RAW RECORDS:

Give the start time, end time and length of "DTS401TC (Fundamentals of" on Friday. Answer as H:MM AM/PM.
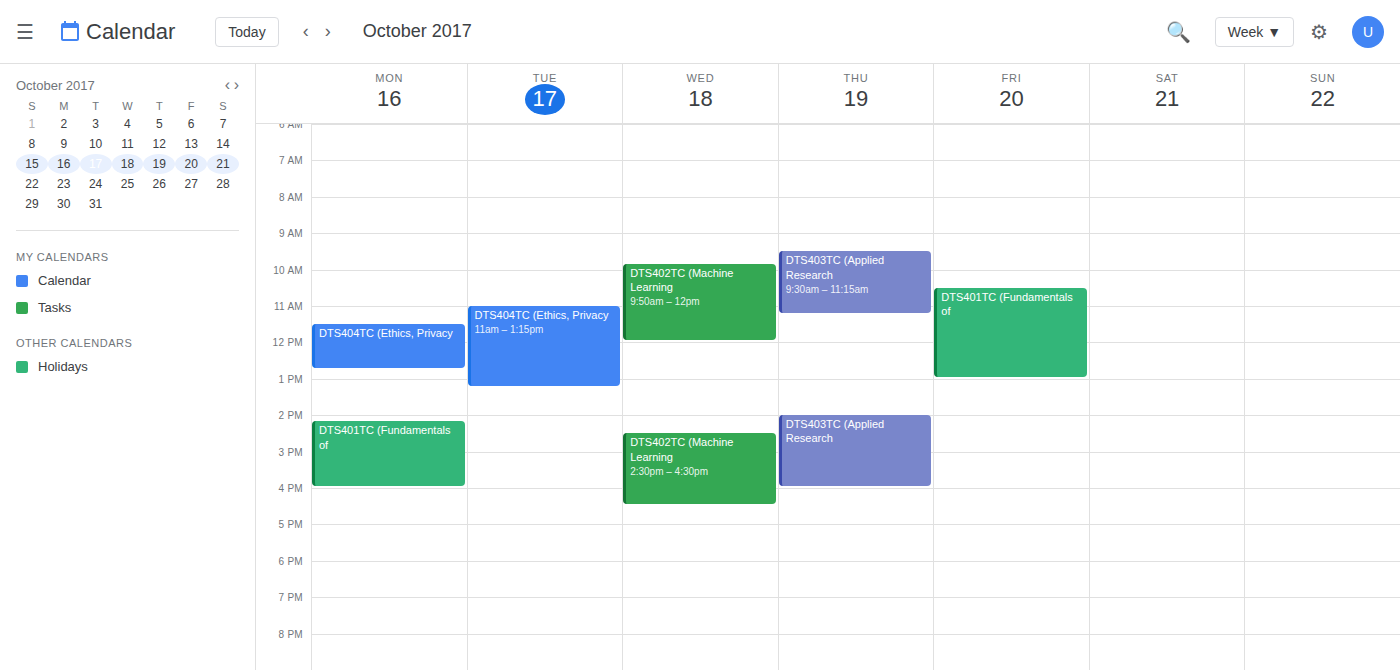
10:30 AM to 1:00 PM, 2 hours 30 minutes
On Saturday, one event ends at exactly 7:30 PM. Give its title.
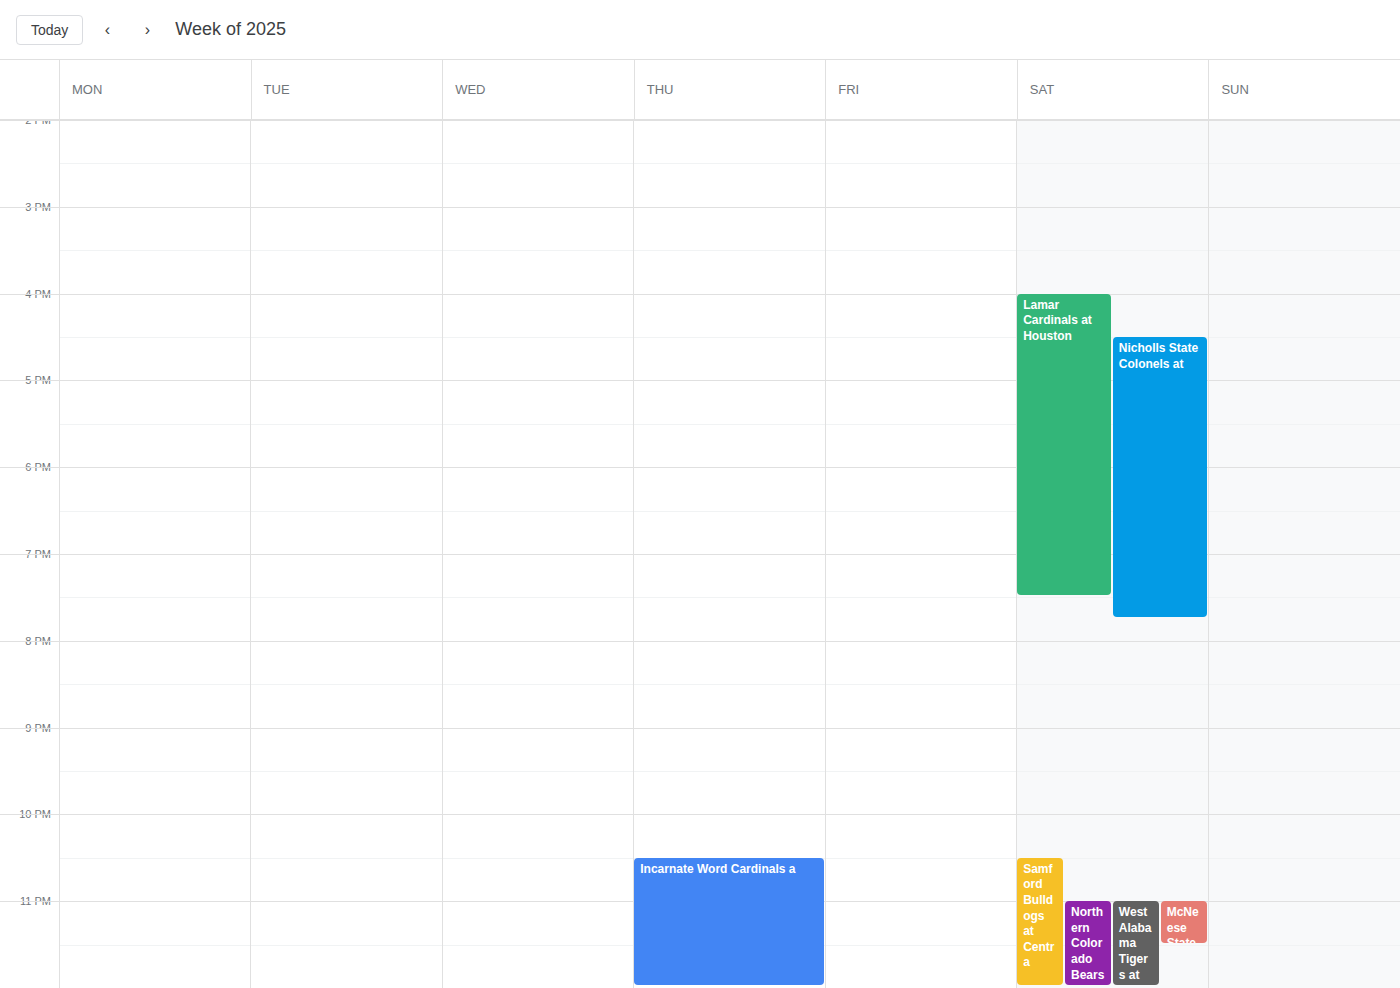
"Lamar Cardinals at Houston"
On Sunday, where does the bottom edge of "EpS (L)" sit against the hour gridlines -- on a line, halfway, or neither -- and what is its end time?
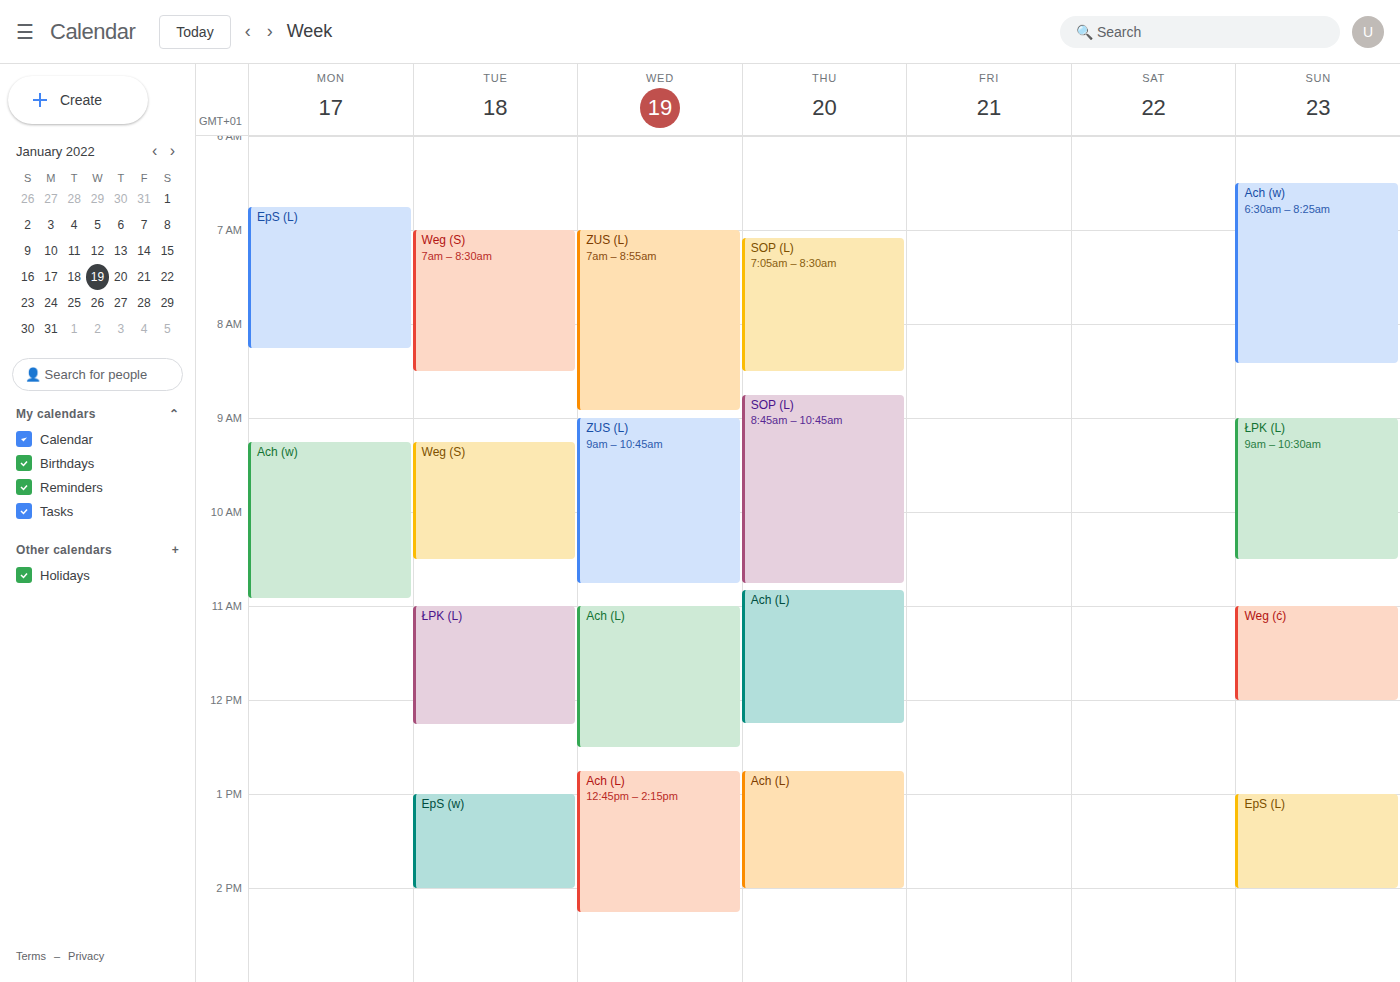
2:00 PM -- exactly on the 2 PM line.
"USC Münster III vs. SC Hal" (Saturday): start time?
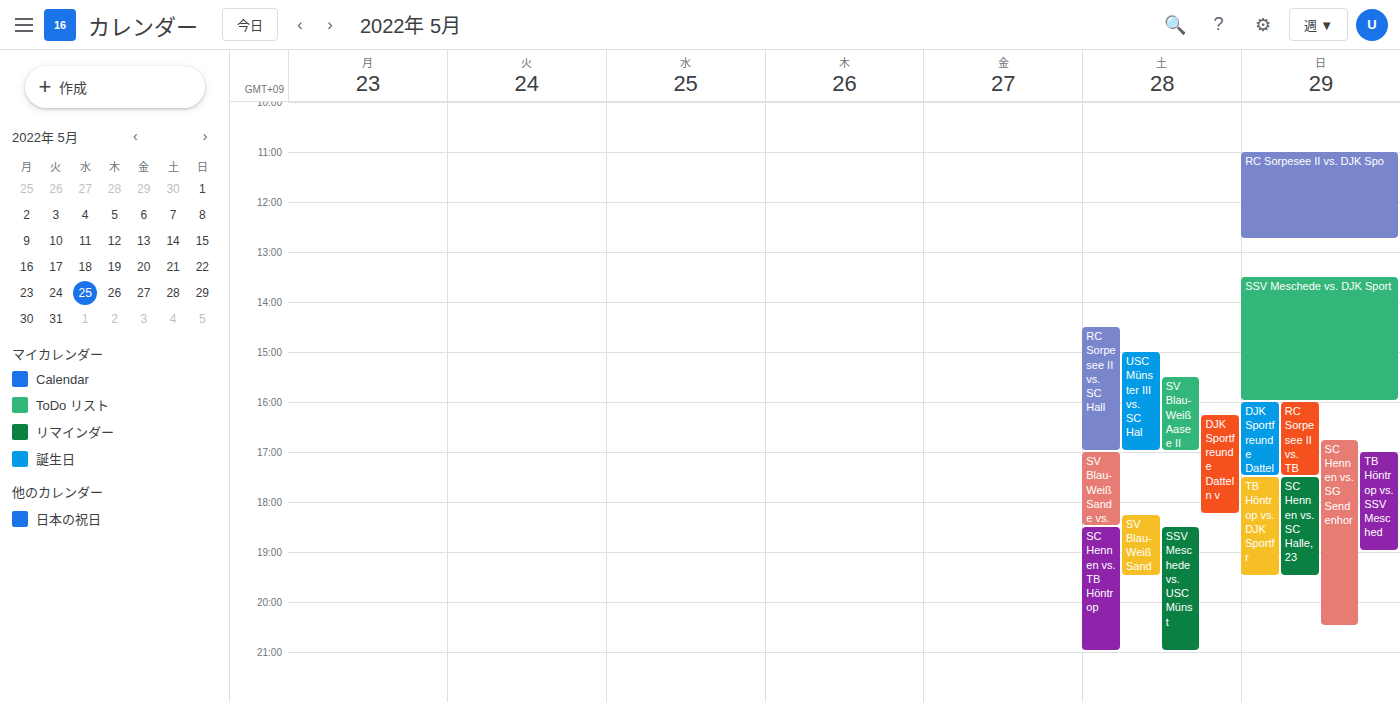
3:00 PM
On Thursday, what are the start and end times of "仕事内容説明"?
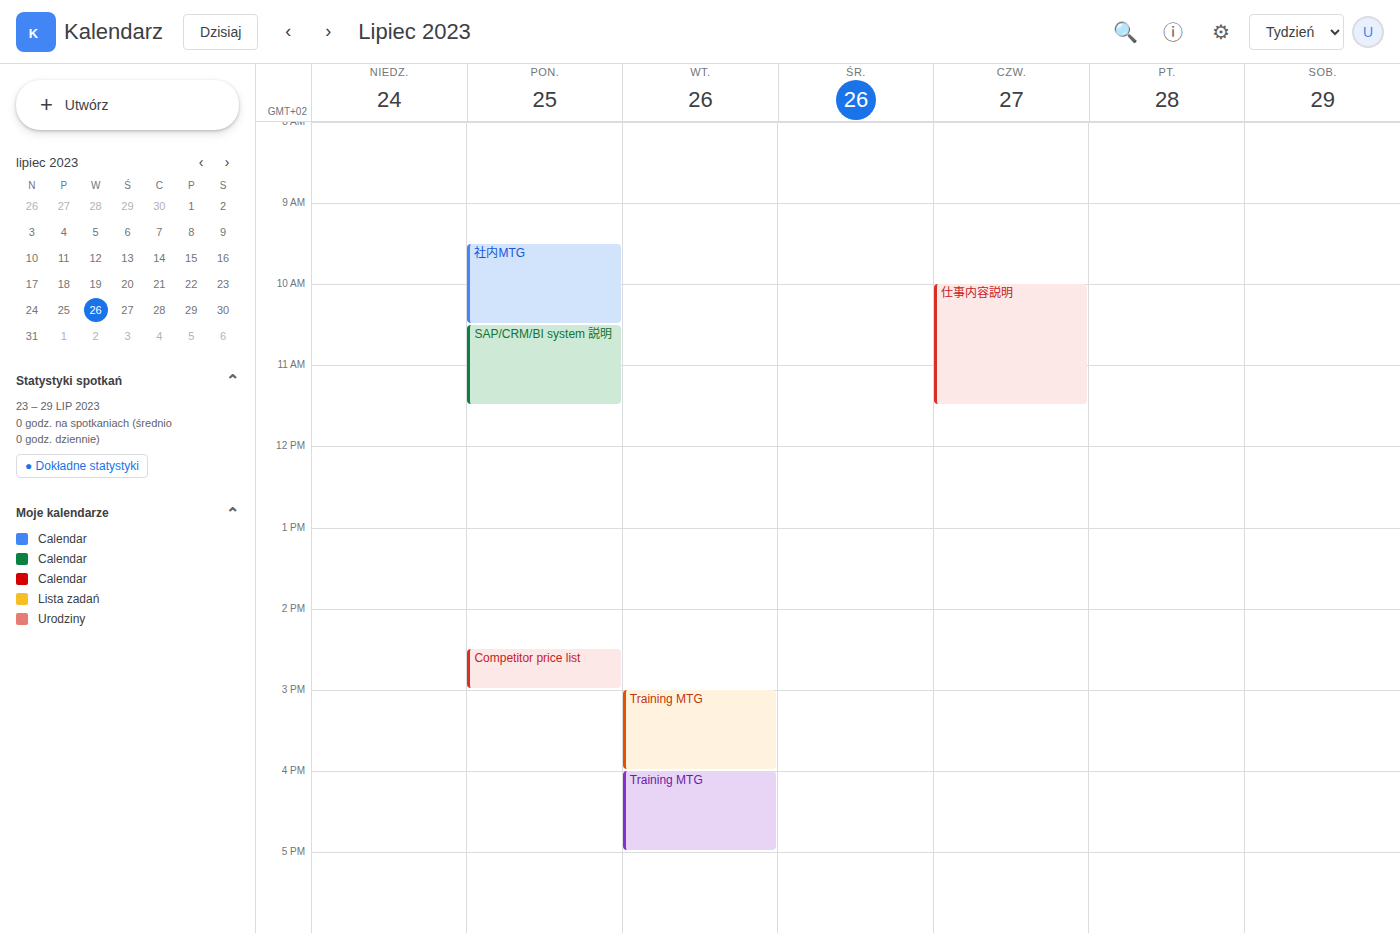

STATED PROBLEM: Rewrite all the items above with each "Give" changed to "State" and everything else left as it is. Omit the pictures.

EXERCISE SOLUTION:
State the start time, end time and length of "DTS401TC (Fundamentals of" on Friday. Answer as H:MM AM/PM.
10:30 AM to 1:00 PM, 2 hours 30 minutes
On Saturday, one event ends at exactly 7:30 PM. State its title.
"Lamar Cardinals at Houston"
On Sunday, where does the bottom edge of "EpS (L)" sit against the hour gridlines -- on a line, halfway, or neither -- and what is its end time?
2:00 PM -- exactly on the 2 PM line.
"USC Münster III vs. SC Hal" (Saturday): start time?
3:00 PM
On Thursday, what are the start and end times of "仕事内容説明"?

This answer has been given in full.